- _What to produce_:
Would you please transcribe the records below exactly, leaving out the pictures?

Data section start

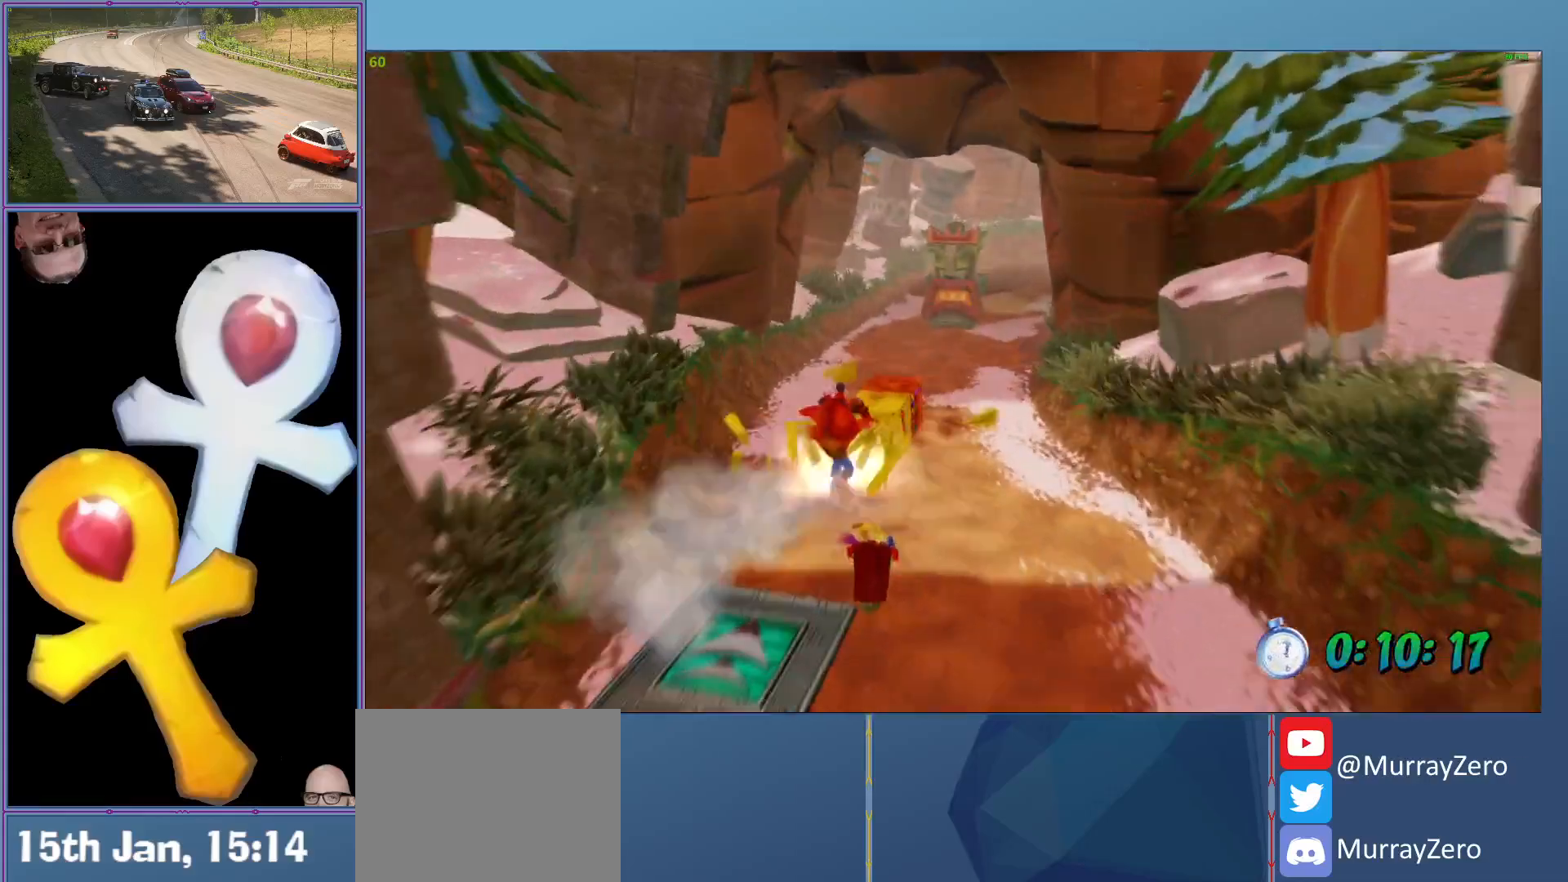
{"buttons": ["L2", "R1"], "left_stick": "up", "events": [[460, "R1", "down"]]}
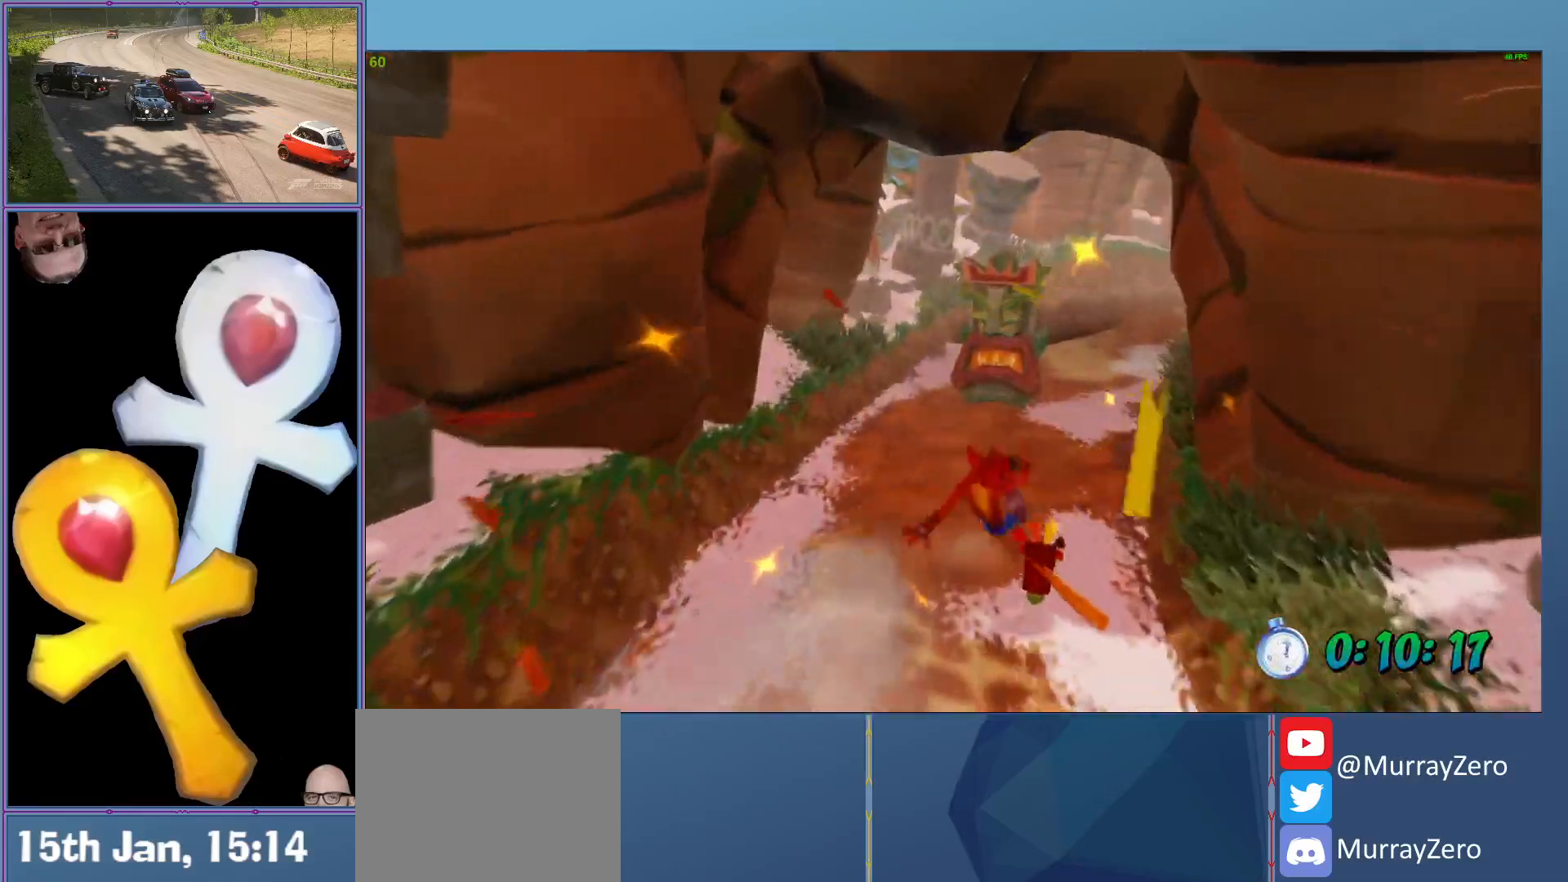
{"buttons": ["L2"], "left_stick": "up", "events": [[180, "A", "down"], [420, "A", "up"], [440, "R1", "up"]]}
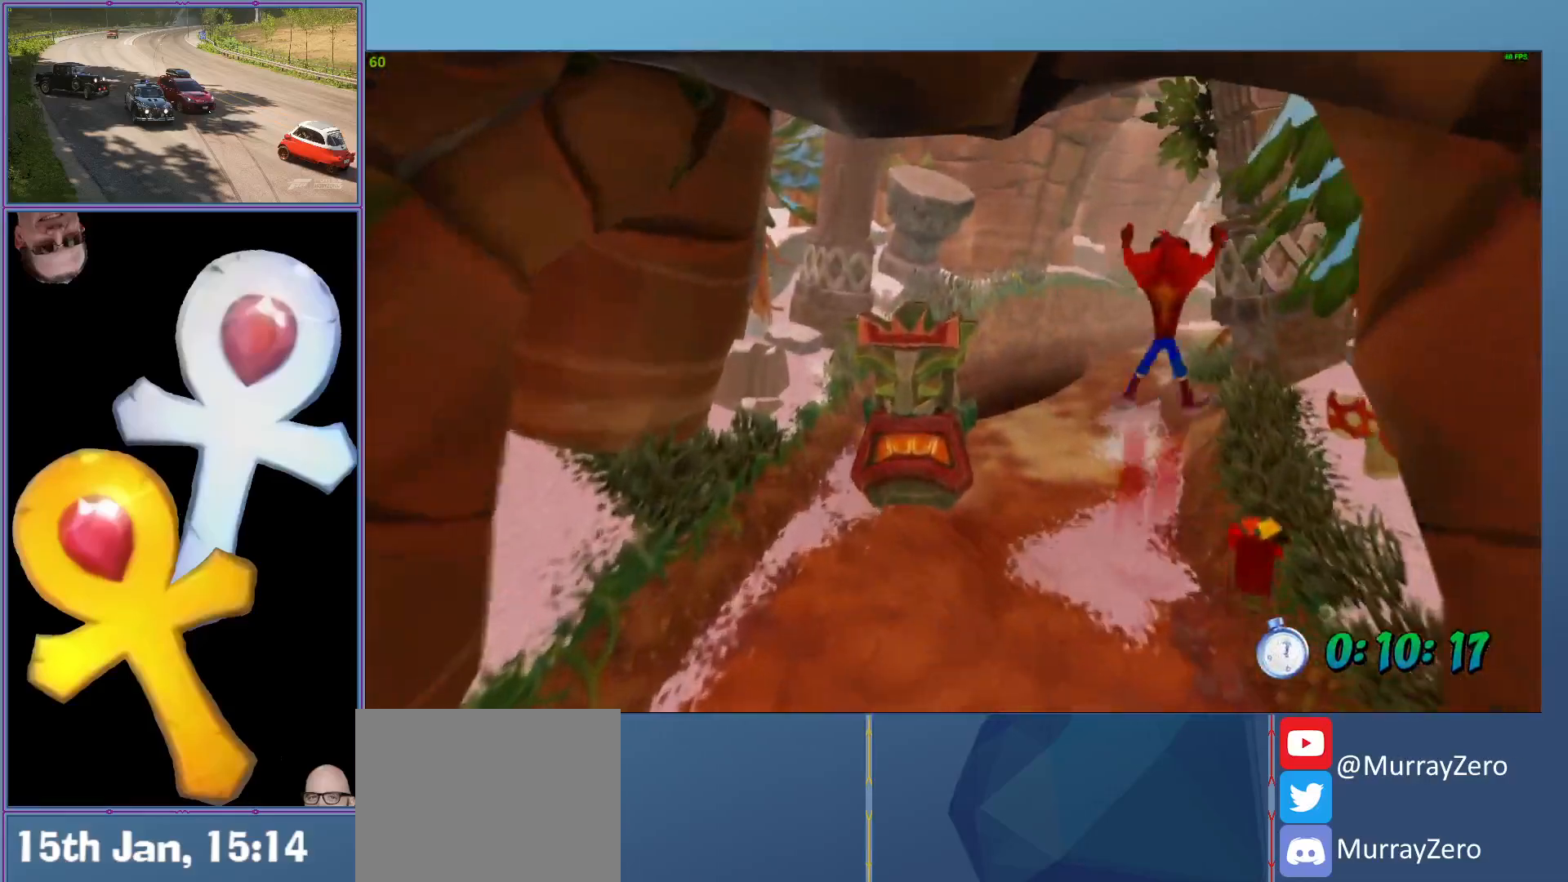
{"buttons": ["L2", "R1"], "left_stick": "up", "events": [[400, "R1", "down"]]}
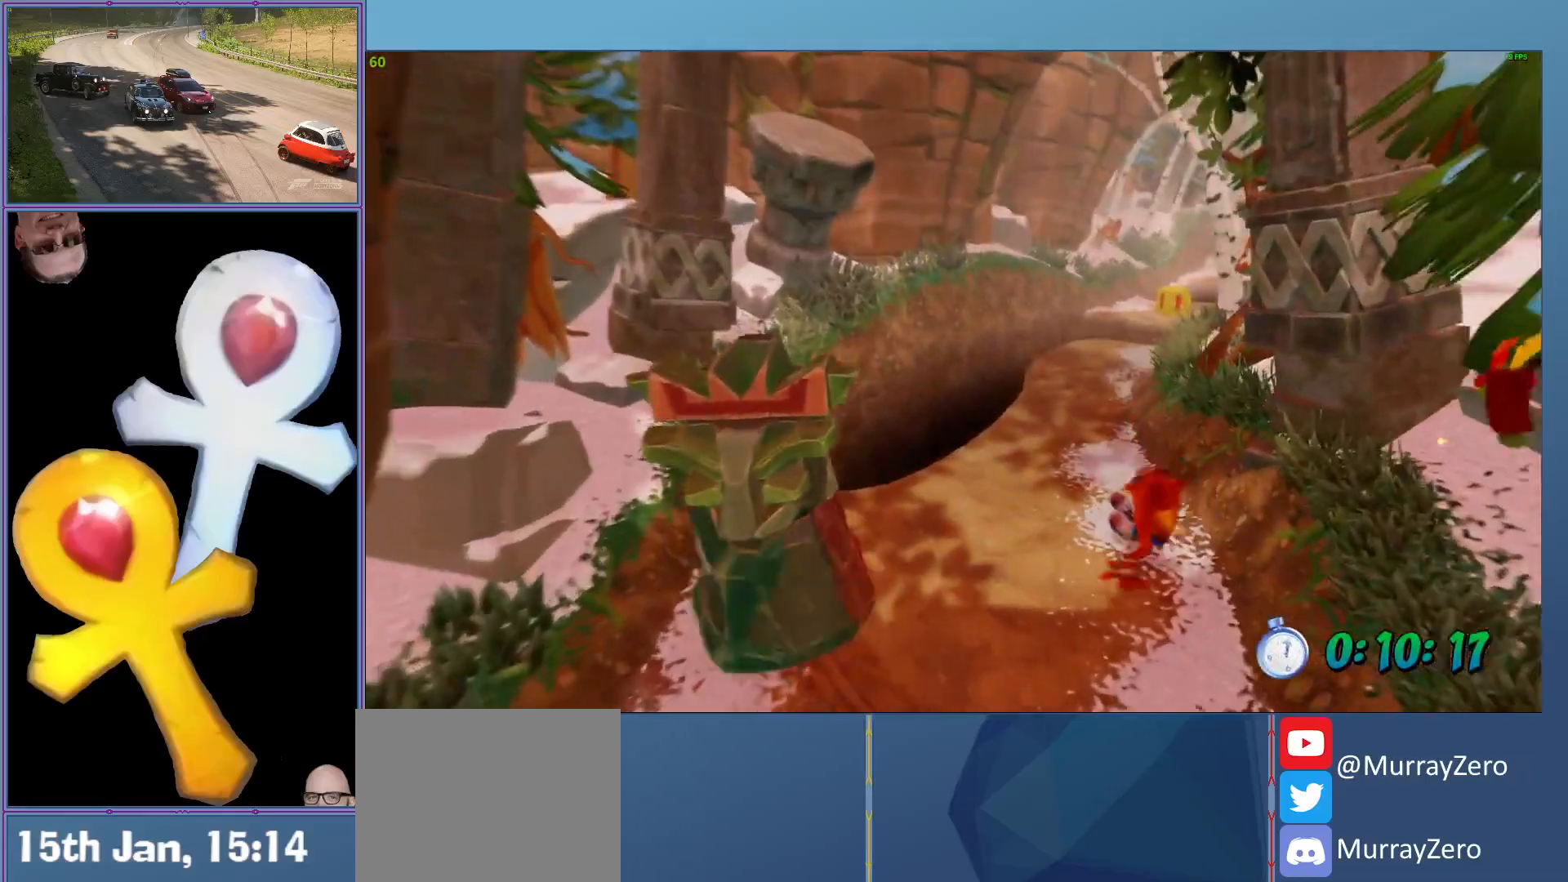
{"buttons": ["L2"], "left_stick": "up", "events": [[100, "A", "down"], [420, "A", "up"], [420, "R1", "up"]]}
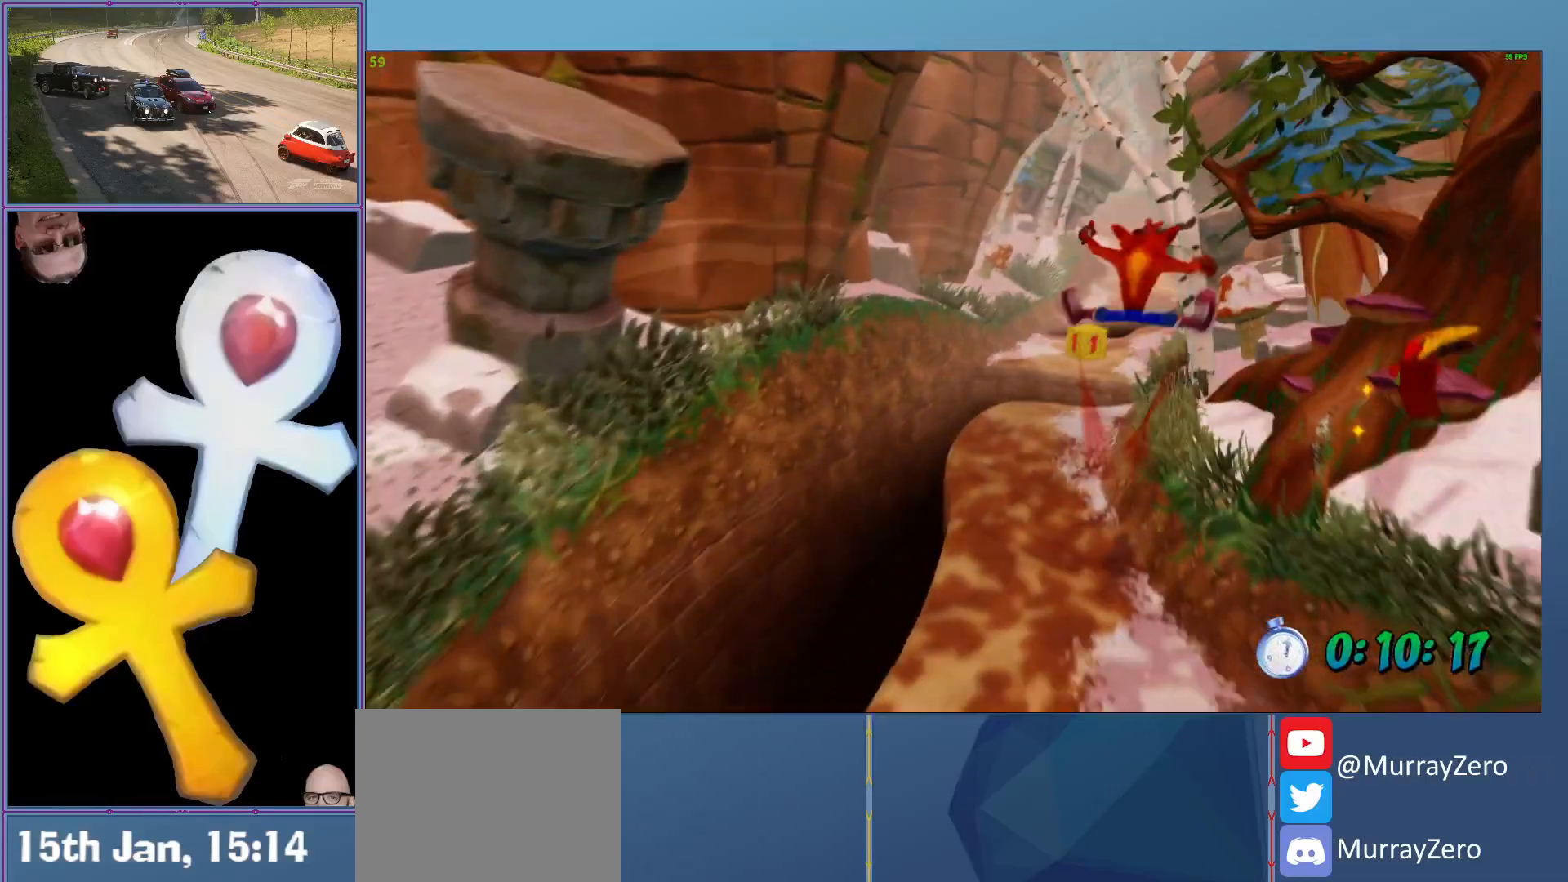
{"buttons": ["L2", "R1"], "left_stick": "up", "events": [[380, "R1", "down"]]}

Data section end

- _Answer box_:
{"buttons": ["L2", "R1"], "left_stick": "up", "events": [[460, "R1", "down"]]}
{"buttons": ["L2"], "left_stick": "up", "events": [[180, "A", "down"], [420, "A", "up"], [440, "R1", "up"]]}
{"buttons": ["L2", "R1"], "left_stick": "up", "events": [[400, "R1", "down"]]}
{"buttons": ["L2"], "left_stick": "up", "events": [[100, "A", "down"], [420, "A", "up"], [420, "R1", "up"]]}
{"buttons": ["L2", "R1"], "left_stick": "up", "events": [[380, "R1", "down"]]}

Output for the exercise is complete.